Фрагмент документа -
▼▼▼

Майкл Вуд - Золото Трои
Итак, мы можем почувствовать некоторую долю уверенности, определяя, на какую Трою ссылается Гомер. Троя, прославленная в эпической поэзии, возможно, еще до окончания микенской эры, — это Троя VI последней, великой фазы своей жизни, приблизительно с 1375 г. по 1275–1260 гг. до н. э. Как мы видели в главе о Гомере, хотя некоторые эпитеты, прилагаемые к городу, просто шаблонные определения, многие из них настолько специфичны, что должны относиться к поселению на Гиссарлыке. Эти эпитеты заметно подкрепляют предположение, что гомеровской Троей должна быть поздняя Троя VI, так как сейчас, когда мы знаем, что падение Трои VIIa произошло слишком поздно для Троянской войны, такой вывод становится еще логичнее. Последние фазы Трои VI, с кульминацией в Трое Vlh, были временем архитектурного, экономического и торгового расцвета города, а микенские контакты с ним были наиболее интенсивными.
Что увидел бы путешественник бронзового века, направляясь в Трою в середине XIII в. до н. э.? Соберем воедино свидетельства, обнаруженные Шлиманом (хотя и невольно), Дёрпфельдом и Блегеном, добавим к ним подробности о Трое VI, уничтоженные Шлиманом, но восстановимые по его журналам. Мы совершим путешествие, подобное совершенному по Микенам в период расцвета, но на этот раз мы приблизимся к городу издалека, по одному из торговых маршрутов, который напомнит нам, что, по данным археологов, Троя-Гиссарлык была важным пунктом, независимо от ее роли в греческой легенде, и что ее жизнь зависела от контактов города с внешним миром — с Анатолиев с Эгейским миром и дальними странами.
Наше воображаемое путешествие начинается на греческом торговом корабле, доставляющем груз медных слитков с Кипра. Может быть, здесь и необработанная слоновая кость, купленная в Энкоми, и несколько корзин кипрской керамики, столь любимой троянцами, с характерной росписью «лесенкой» или заштрихованными ромбами. В горшках опиум, тмин и кориандр. Корабль идет вдоль берега, прижимаясь к нему, «как ребенок к колену матери», как сказал об этом Александер Кинглейк: от острова к острову, от мыса к мысу, заходя в крохотные порты на немногих населенных участках, где с трудом сводят концы с концами люди бронзового века. Именно такую торговлю наблюдали много позже англосакс Зевульф, испанец Клавихо, Эдвард Кларк. Они останавливались в таких же безопасных гаванях, торговали такими же товарами и готовили на камбузе такую же еду. На нашем судне это рыбные кебабы на вертеле, поджаренные над огнем, разведенном в камнях, которые служили судну балластом. Эти подробности могут подтвердить археологи.

▲▲▲

Что требуется -
1. Пожалуйста, повторите дословно часть фрагмента выше между словами «Что увидел бы» и «и дальними странами.» включительно.
2. Согласуется ли с фрагментом выше каждое из утверждений ниже? Ответьте «да» или «нет» и приведите точную цитату из фрагмента, которая это решает.
(a) Гомеровской Троей автор считает Трою VIIa.
(b) Корабль из воображаемого путешествия везет груз медных слитков с Кипра.
(c) Рыбные кебабы на судне жарили над огнем, разведенным в камнях балласта.

Предоставленные материалы -
▼▼▼

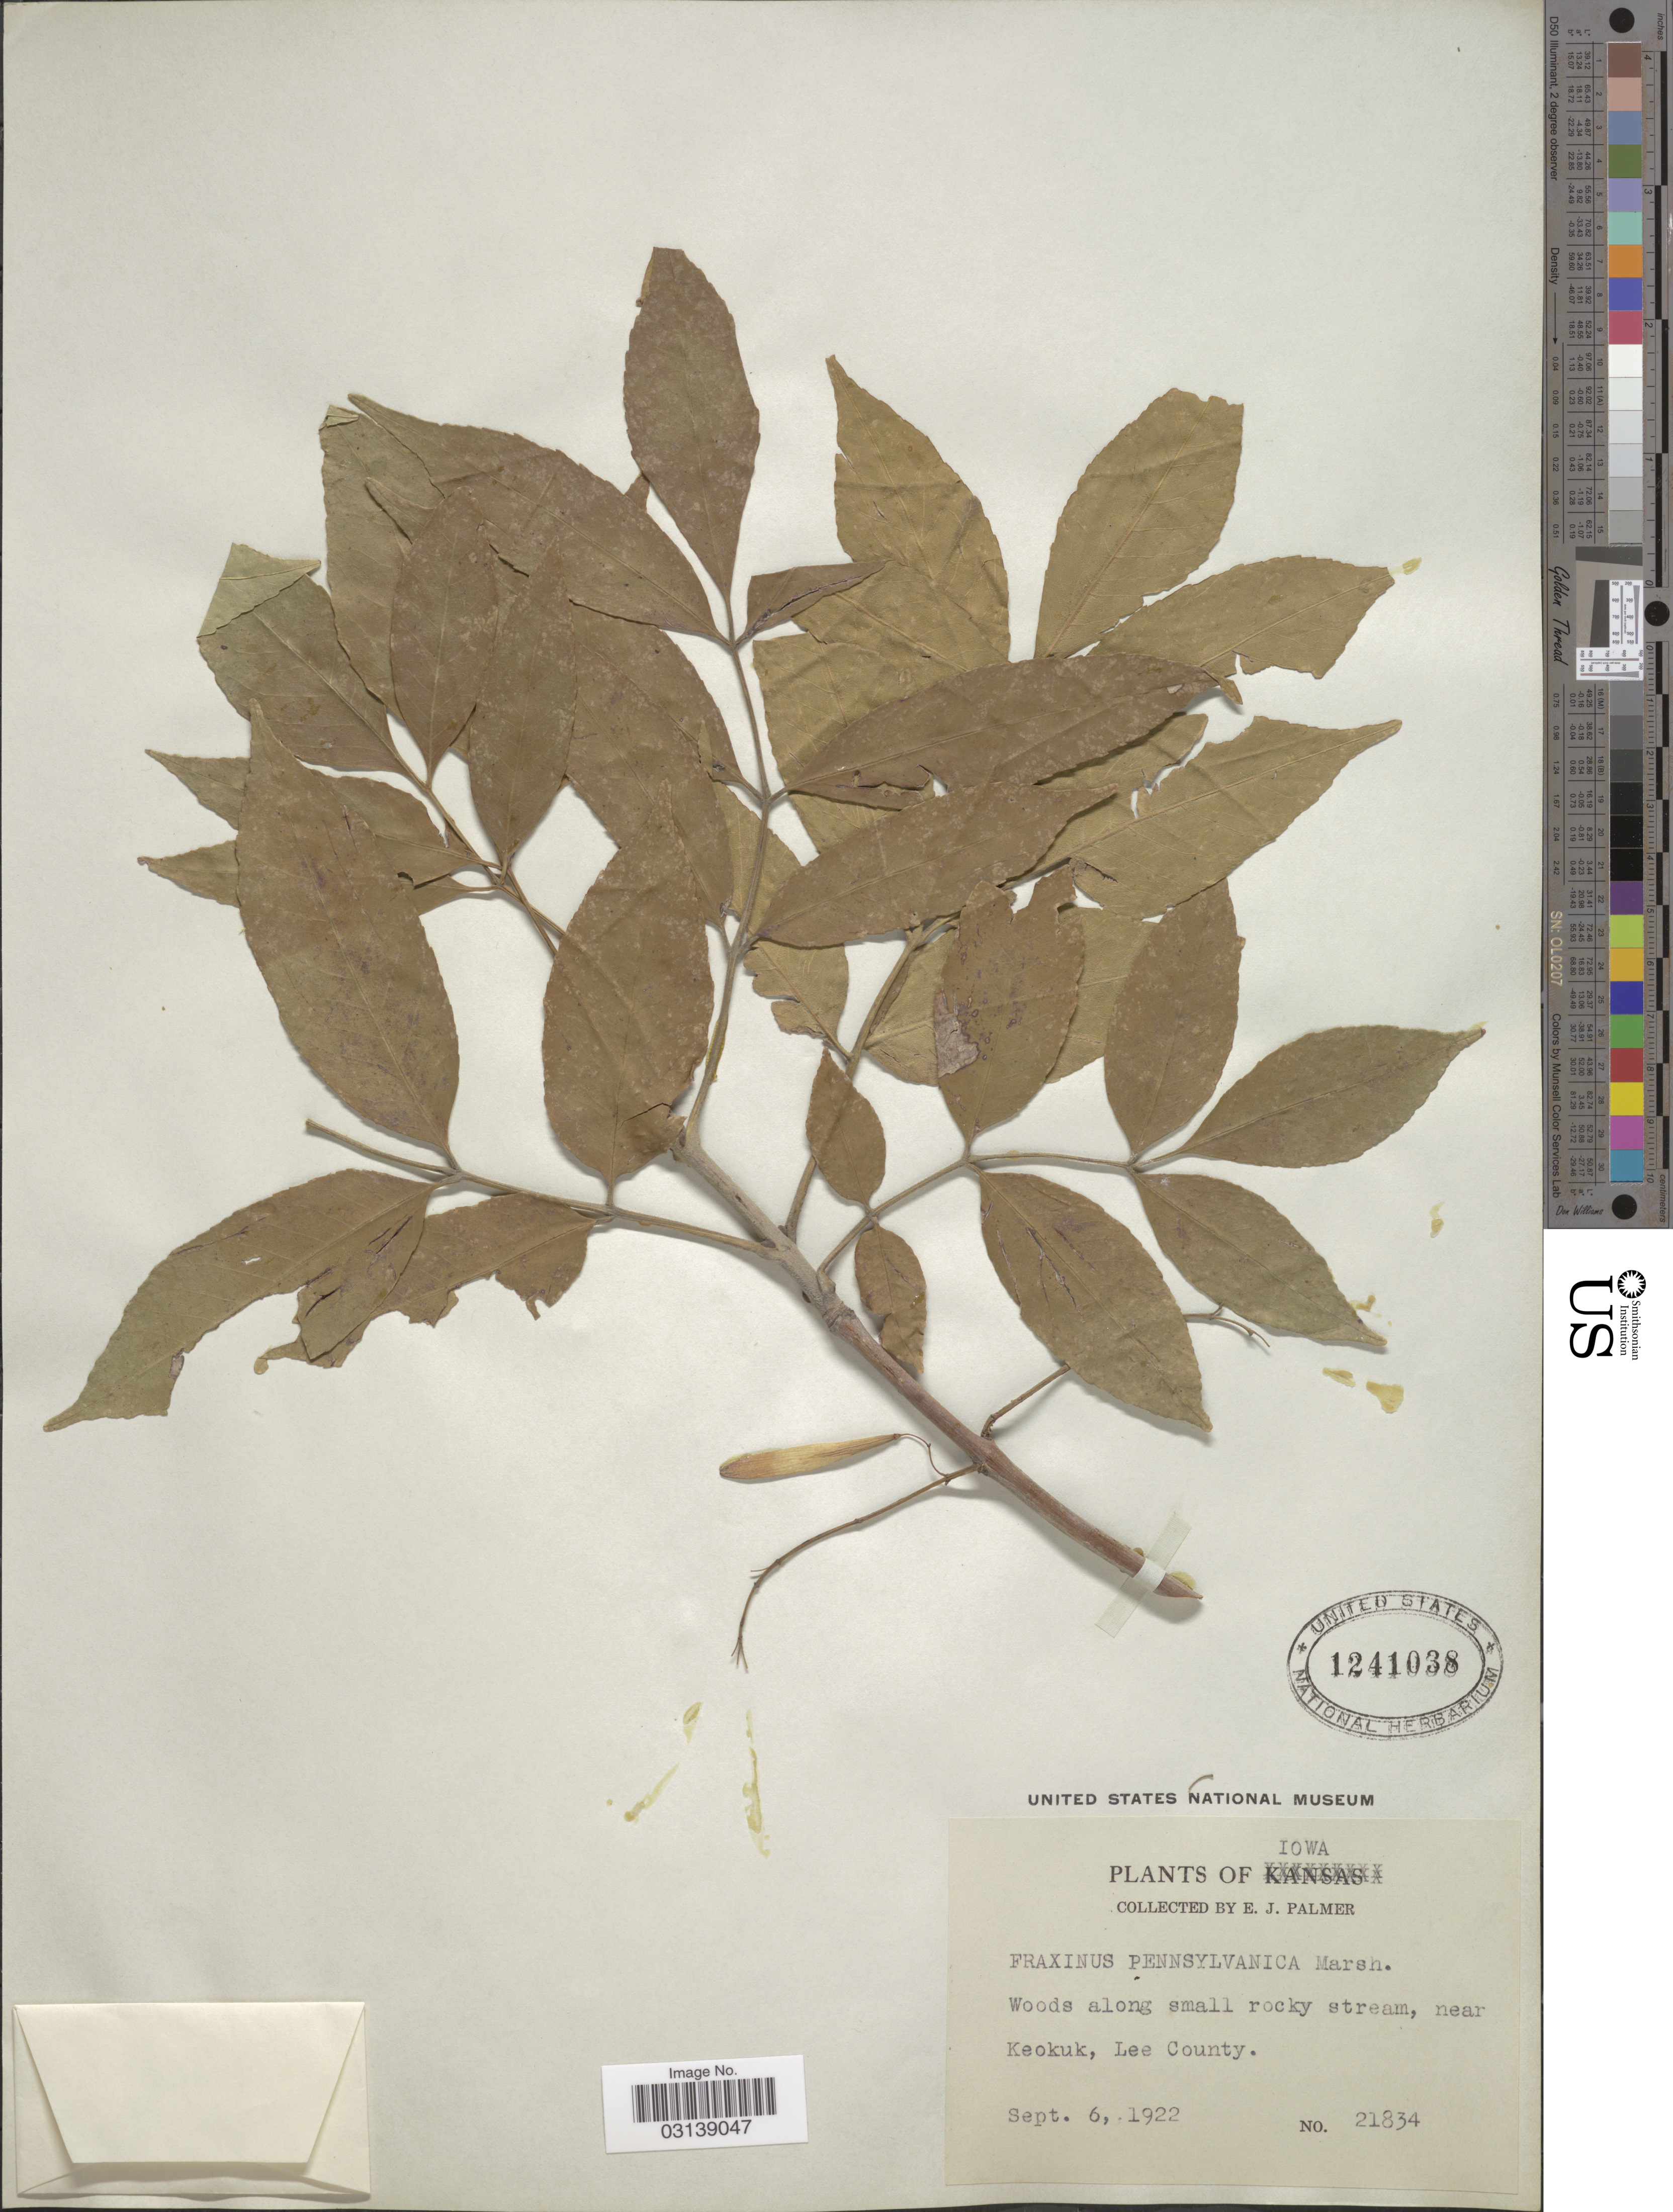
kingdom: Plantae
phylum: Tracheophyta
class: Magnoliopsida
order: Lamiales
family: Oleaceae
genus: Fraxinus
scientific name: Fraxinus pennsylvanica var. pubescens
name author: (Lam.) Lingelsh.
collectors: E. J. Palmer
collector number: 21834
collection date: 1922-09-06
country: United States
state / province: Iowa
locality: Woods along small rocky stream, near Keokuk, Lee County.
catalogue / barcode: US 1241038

▲▲▲

Ответы -
1.
Что увидел бы путешественник бронзового века, направляясь в Трою в середине XIII в. до н. э.? Соберем воедино свидетельства, обнаруженные Шлиманом (хотя и невольно), Дёрпфельдом и Блегеном, добавим к ним подробности о Трое VI, уничтоженные Шлиманом, но восстановимые по его журналам. Мы совершим путешествие, подобное совершенному по Микенам в период расцвета, но на этот раз мы приблизимся к городу издалека, по одному из торговых маршрутов, который напомнит нам, что, по данным археологов, Троя-Гиссарлык была важным пунктом, независимо от ее роли в греческой легенде, и что ее жизнь зависела от контактов города с внешним миром — с Анатолиев с Эгейским миром и дальними странами.

2.
(a) Нет: «гомеровской Троей должна быть поздняя Троя VI, так как сейчас, когда мы знаем, что падение Трои VIIa произошло слишком поздно для Троянской войны, такой вывод становится еще логичнее».
(b) Да: «на греческом торговом корабле, доставляющем груз медных слитков с Кипра».
(c) Да: «рыбные кебабы на вертеле, поджаренные над огнем, разведенном в камнях, которые служили судну балластом».